Stored items from a collection:

+ + +

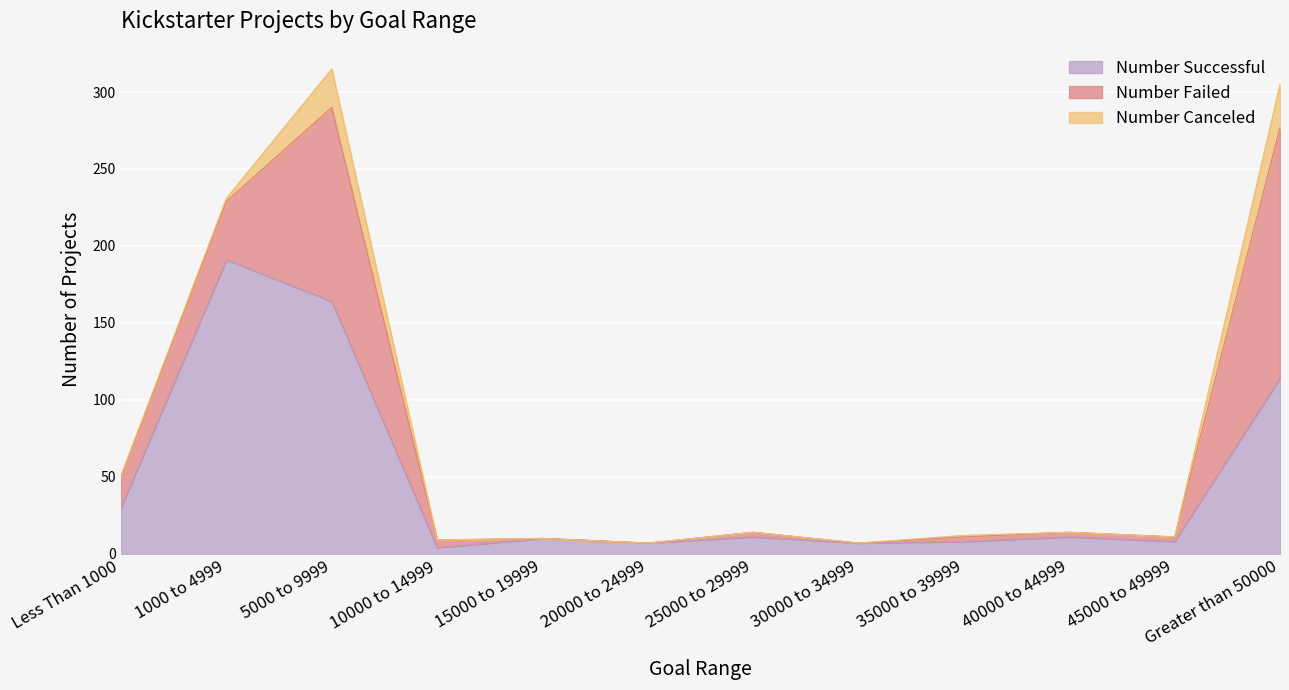

What is the difference between the maximum and second lowest values in the Number Canceled series?

28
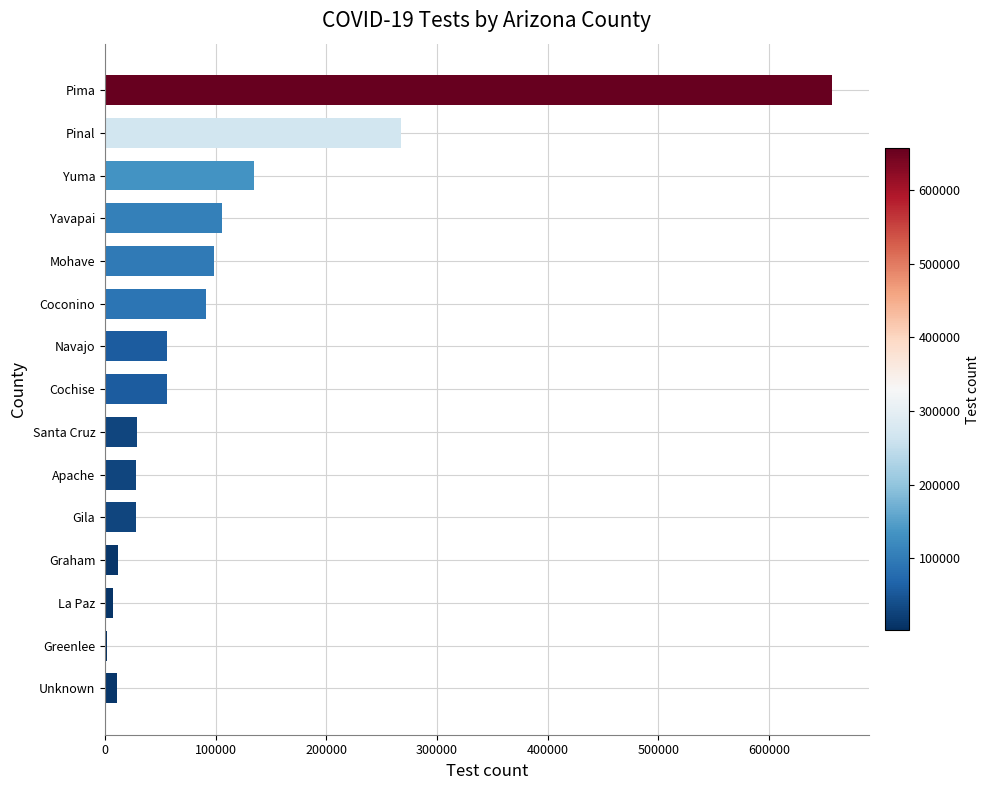

What is the change in value from Pima to Yavapai?

-551722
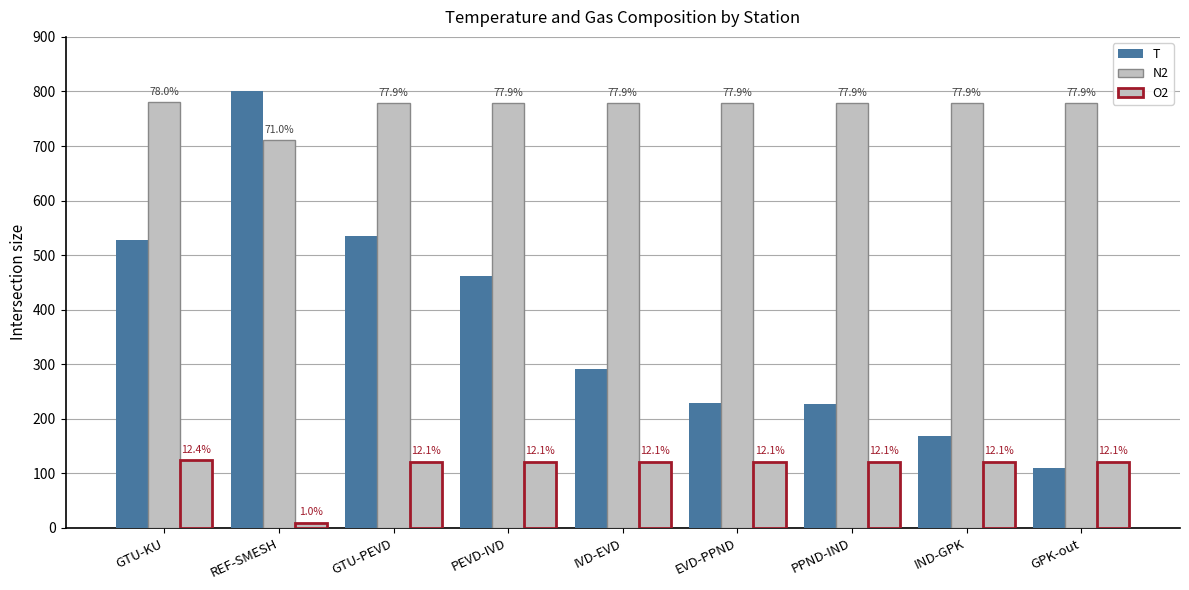

What is the label of the 1st bar from the right?

GPK-out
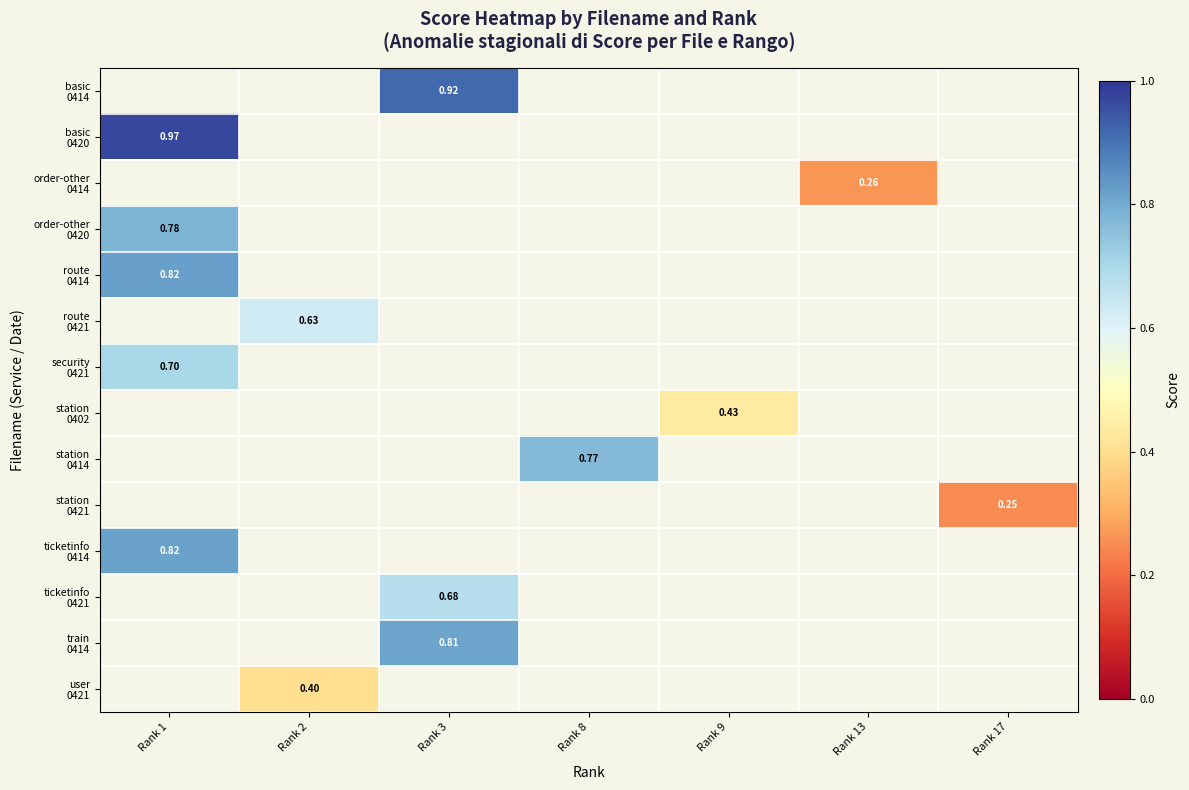

Is the value of security 0421 at Rank 1 greater than the value of station 0421 at Rank 3?

No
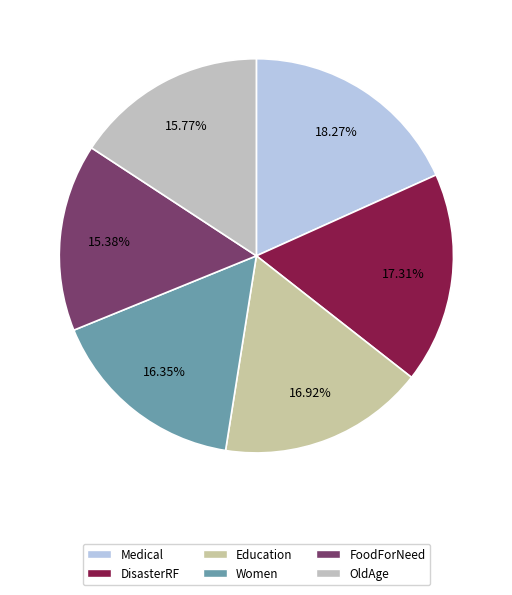

What is the largest slice in the pie chart?

Medical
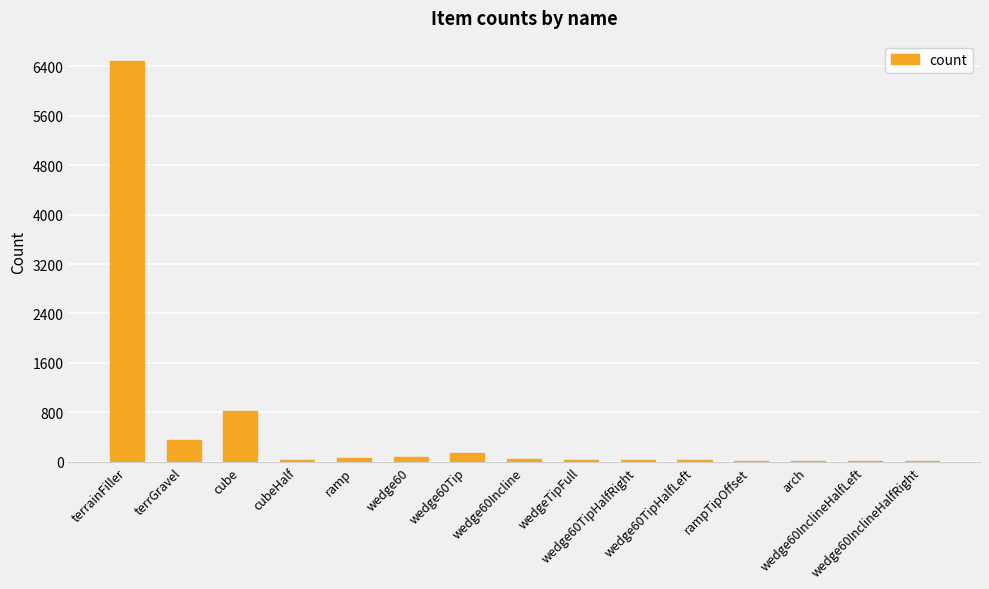

What is the average value?

544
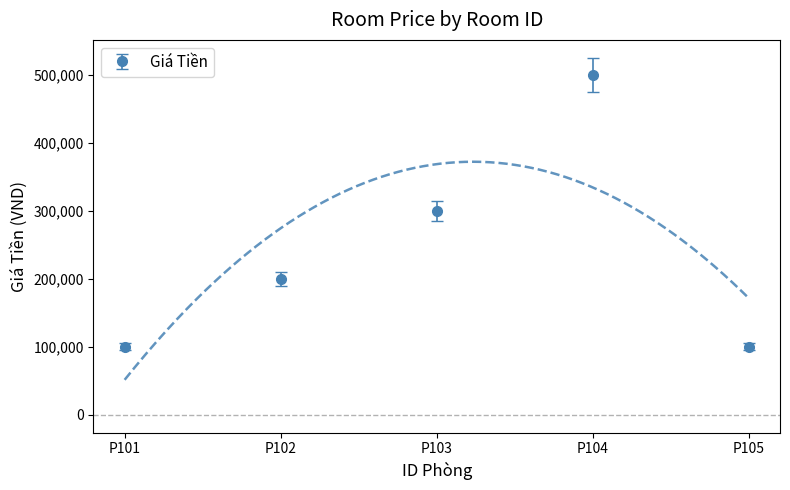

Is it true that the value at P103 is 454674?

False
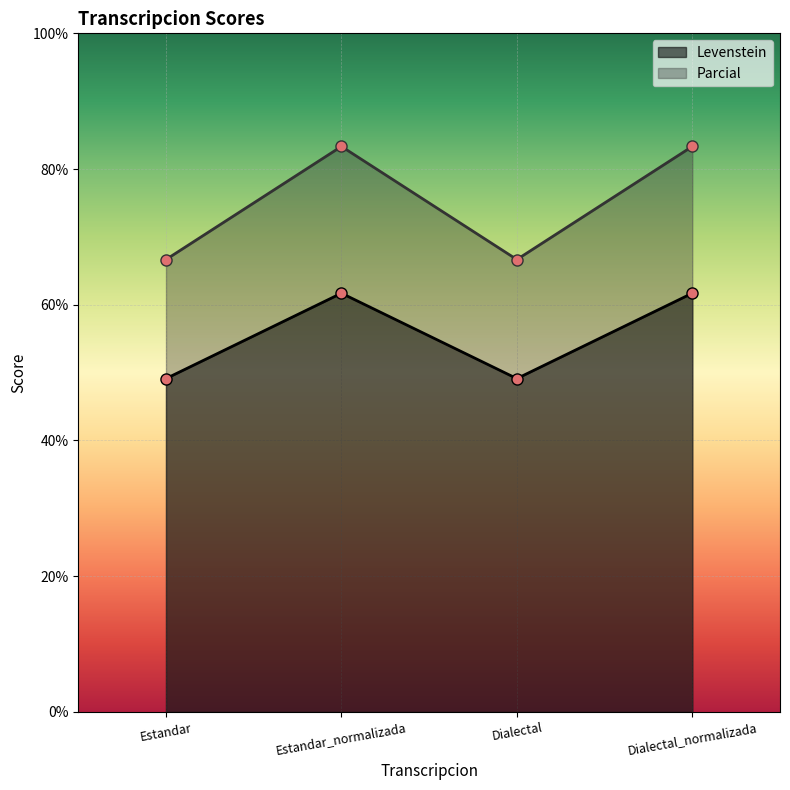

How many interior local peaks does the Levenstein series have?

1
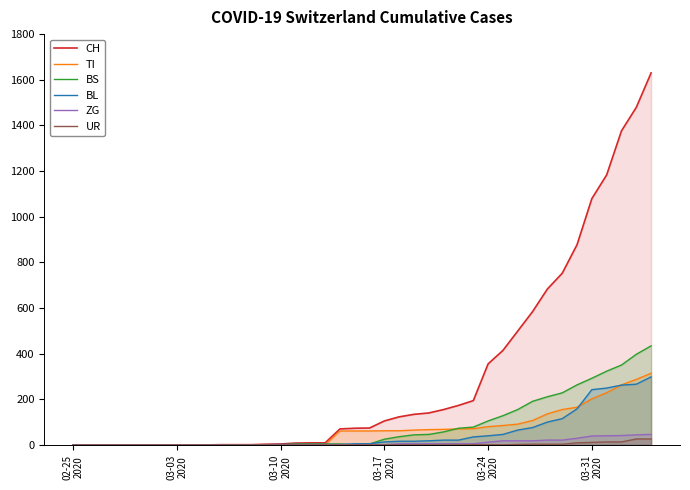

What are all the series names shown in the legend?

CH, TI, BS, BL, ZG, UR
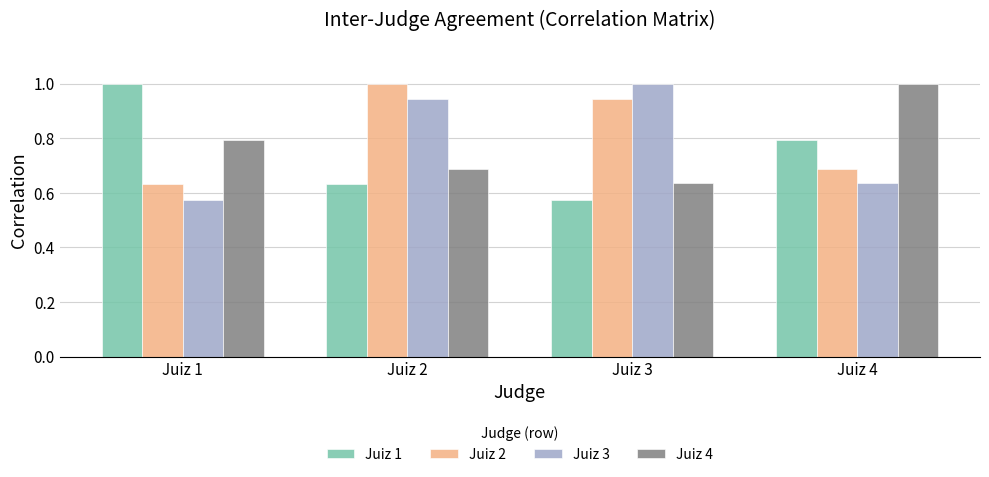

Where is Juiz 4 nearest to the value 0?

Juiz 3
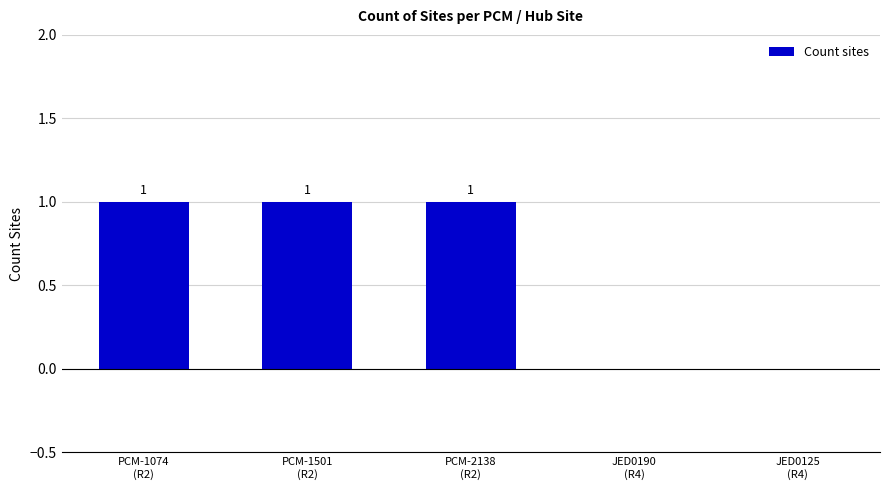

What is the average value?

1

+ + +

### ACTION ITEM
Starting with the line that contains "What are all" and going on through the end of the rows, output each line as a Markdown table with columns No. and Text. Skip blank lines and leave the pictures out.

### EXERCISE ANSWER
| No. | Text |
|---|---|
| 1 | What are all the series names shown in the legend? |
| 2 | CH, TI, BS, BL, ZG, UR |
| 3 | Where is Juiz 4 nearest to the value 0? |
| 4 | Juiz 3 |
| 5 | What is the average value? |
| 6 | 1 |